Start of Data provided

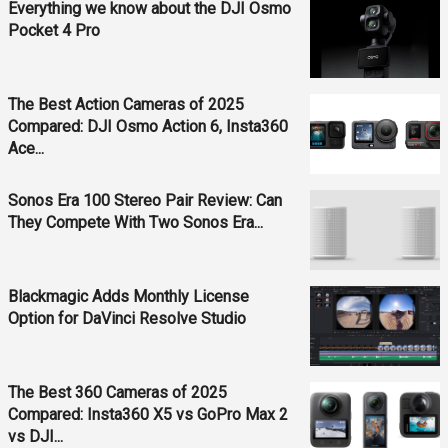
Everything we know about the DJI Osmo
Pocket 4 Pro
The Best Action Cameras of 2025
Compared: DJI Osmo Action 6, Insta360
Ace...
Sonos Era 100 Stereo Pair Review: Can
They Compete With Two Sonos Era...
Blackmagic Adds Monthly License
Option for DaVinci Resolve Studio
The Best 360 Cameras of 2025
Compared: Insta360 X5 vs GoPro Max 2
vs DJI...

End of Data provided

[Task] Reproduce exactly the line containing "Pocket 4 Pro" and all lines after it through the end of the listing above; leave out every earlier line.

[Your solution]
Pocket 4 Pro
The Best Action Cameras of 2025
Compared: DJI Osmo Action 6, Insta360
Ace...
Sonos Era 100 Stereo Pair Review: Can
They Compete With Two Sonos Era...
Blackmagic Adds Monthly License
Option for DaVinci Resolve Studio
The Best 360 Cameras of 2025
Compared: Insta360 X5 vs GoPro Max 2
vs DJI...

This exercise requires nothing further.